━━ TEXT SEGMENT ━━
Since December, more than 600 students have been abducted from schools in north-west Nigeria, highlighting a worrying development in the country’s kidnap-for-ransom crisis.

Friday’s kidnapping of 317 students from the Government Girls Science Secondary School in Jangebe, Zamfara state, was the second mass kidnap from schools in less than 10 days. Twenty-seven boys and their teachers who were taken from a school in Kagara, Niger state on 17 February were released on Saturday.

The authorities say recent attacks on schools in the north-west have been carried out by “bandits”, a loose term for kidnappers, armed robbers, cattle rustlers, Fulani herdsmen and other armed militia operating in the region who are largely motivated by money.

Many here believe that a weak security infrastructure and governors who have little control over security in their states – the police and army are controlled by the federal government – and have resorted to paying ransoms, have made mass abductions a lucrative source of income.

It is an accusation the governors deny. Zamfara governor Bello Matawalle, who in the past has promised “repentant” bandits with houses, money and cars, said people “not comfortable [with his] peace initiative” were sabotaging his efforts to end the crisis.

Until now, kidnap victims have generally been road travellers in Nigeria’s north-west, who pay between $20 and $200,000 for their freedom, but since the well-publicised abduction in 2014 of 276 schoolgirls from Chibok secondary school by Boko Haram Islamist militants in Borno state, more armed groups have resorted to mass abduction of students.
━━━
TASK INSTRUCTIONS:
Answer these from the text about school kidnappings in Nigeria:
(a) How many students were taken from the Government Girls Science Secondary School in Jangebe?
(b) Who controls the police and army?
(c) In what year were 276 schoolgirls taken from Chibok secondary school?
━━ ITEMS ━━
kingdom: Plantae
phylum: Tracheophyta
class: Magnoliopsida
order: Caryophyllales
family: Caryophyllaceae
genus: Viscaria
━━━
WORKED SOLUTION:
(a) 317
(b) The federal government
(c) 2014